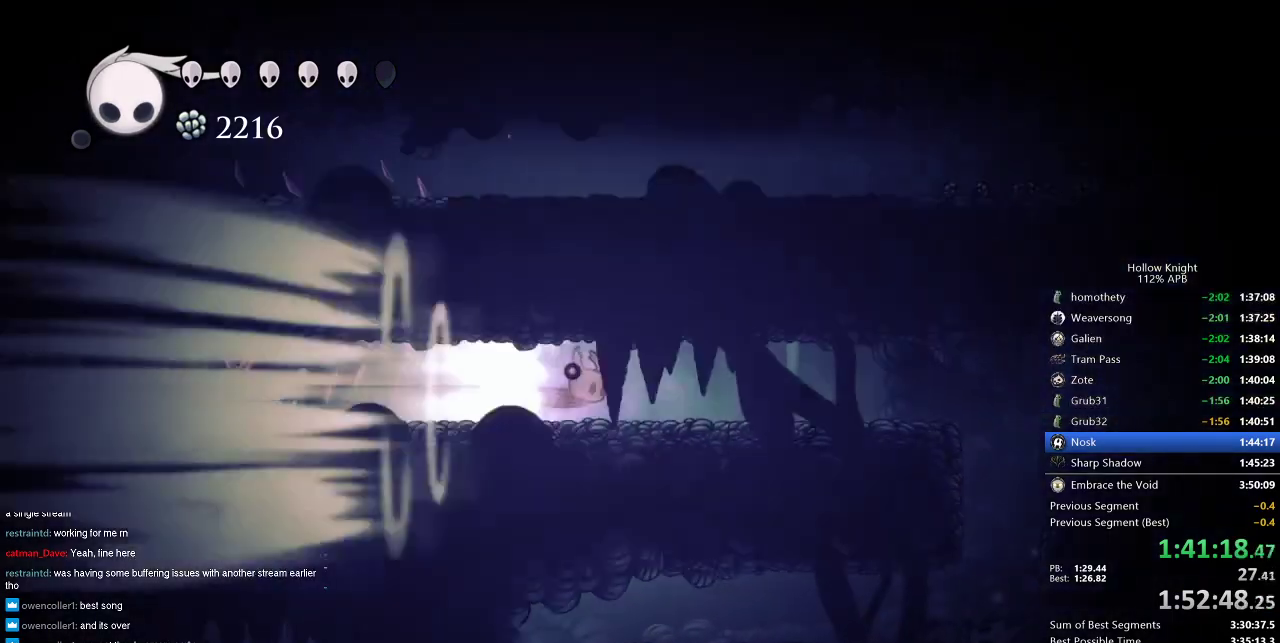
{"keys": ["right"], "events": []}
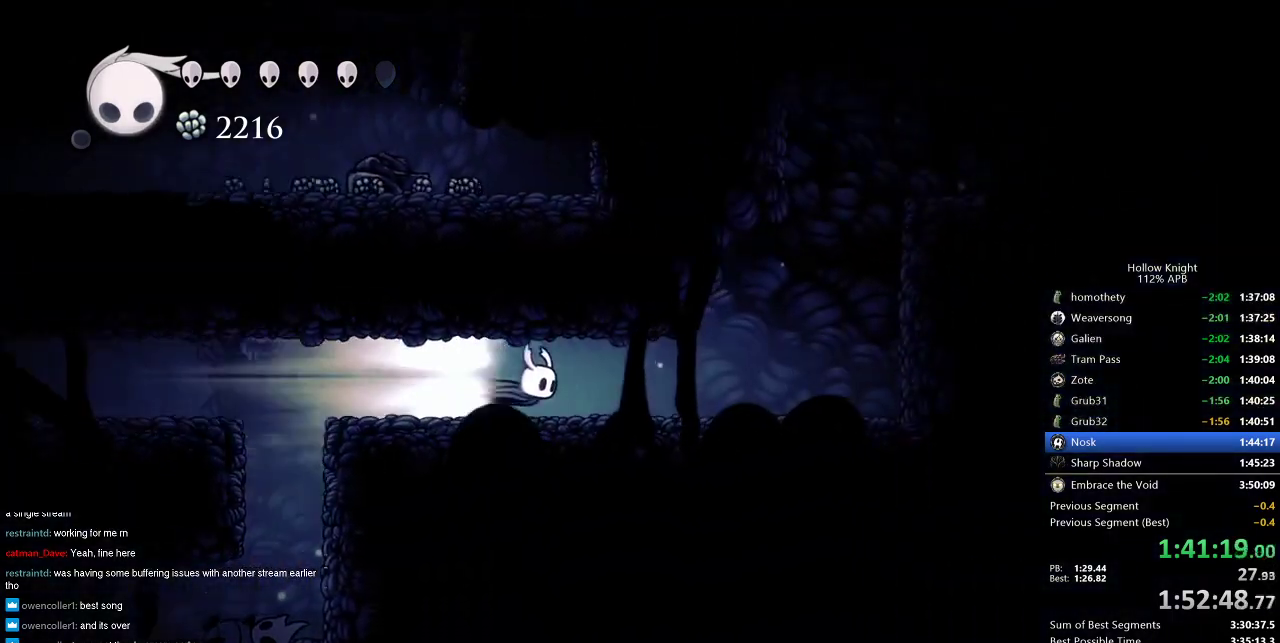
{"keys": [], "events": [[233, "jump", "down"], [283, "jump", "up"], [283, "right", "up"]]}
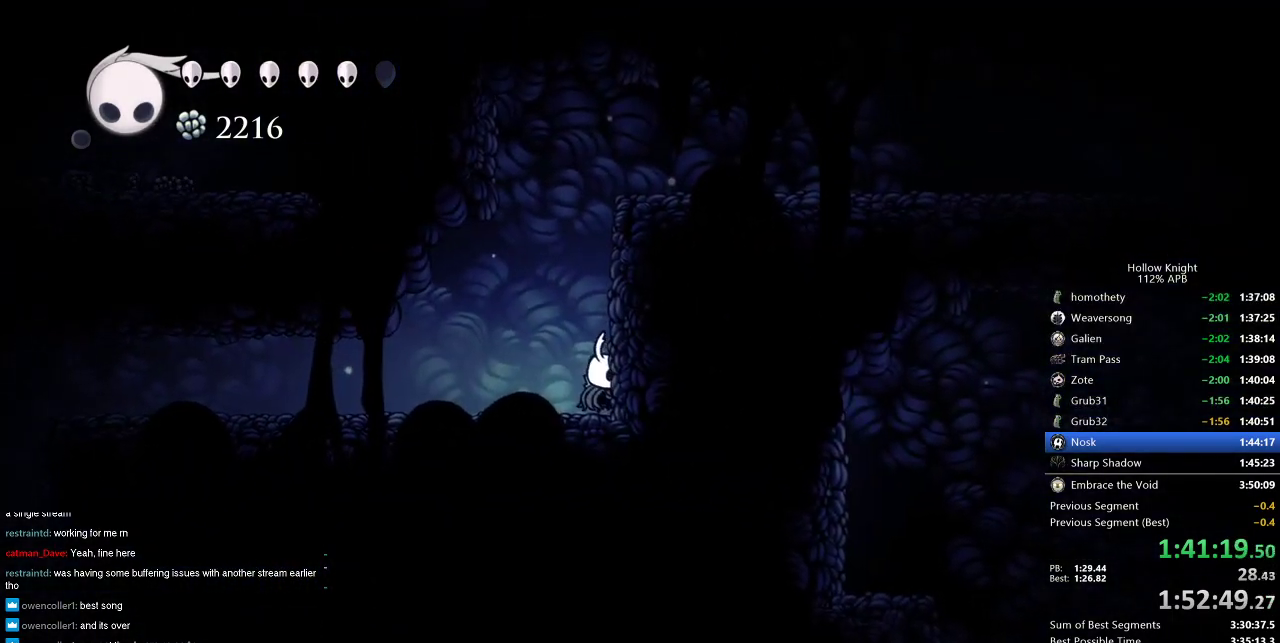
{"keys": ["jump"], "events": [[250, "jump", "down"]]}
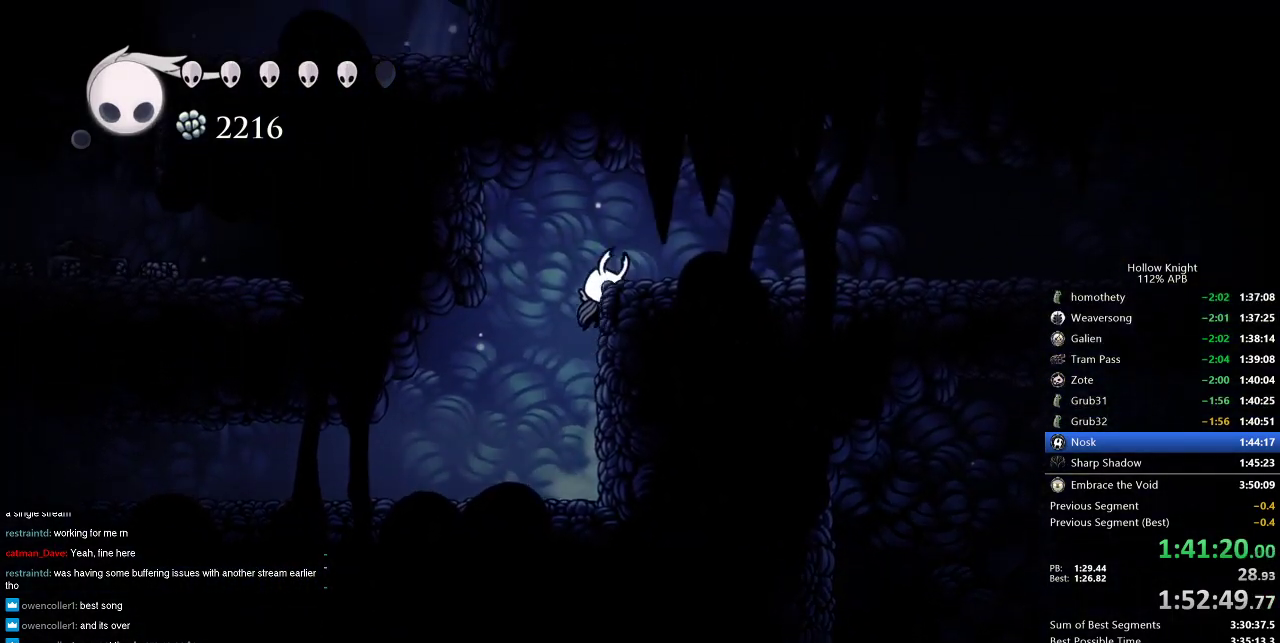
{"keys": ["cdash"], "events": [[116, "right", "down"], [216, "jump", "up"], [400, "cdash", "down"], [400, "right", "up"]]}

...

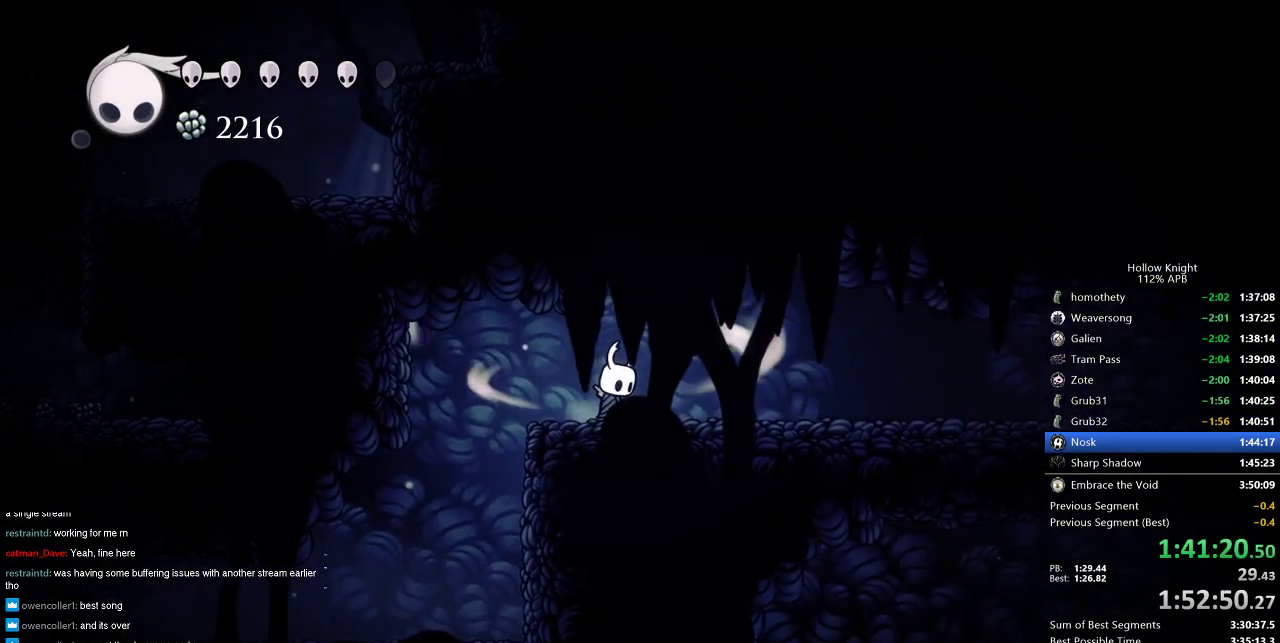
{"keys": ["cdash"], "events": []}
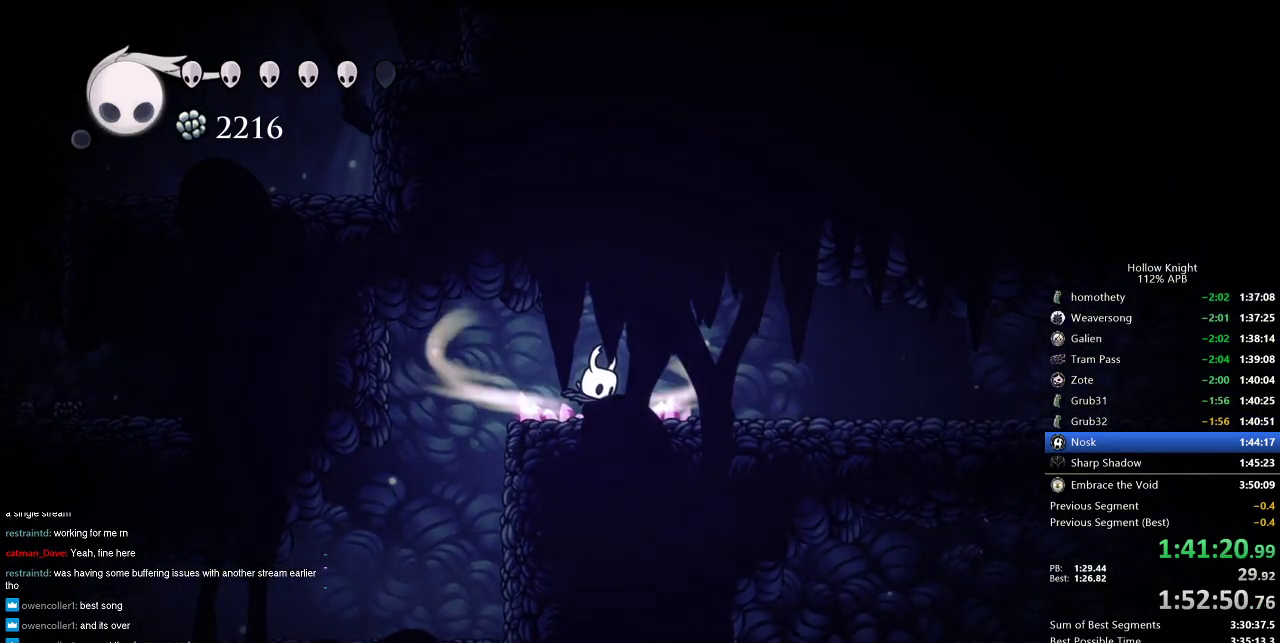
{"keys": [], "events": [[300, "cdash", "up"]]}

• _TASK DETAILS_:
Go through the entries and filter for lines holding the word "jump"; copy each match.

• _REPLY_:
{"keys": [], "events": [[233, "jump", "down"], [283, "jump", "up"], [283, "right", "up"]]}
{"keys": ["jump"], "events": [[250, "jump", "down"]]}
{"keys": ["cdash"], "events": [[116, "right", "down"], [216, "jump", "up"], [400, "cdash", "down"], [400, "right", "up"]]}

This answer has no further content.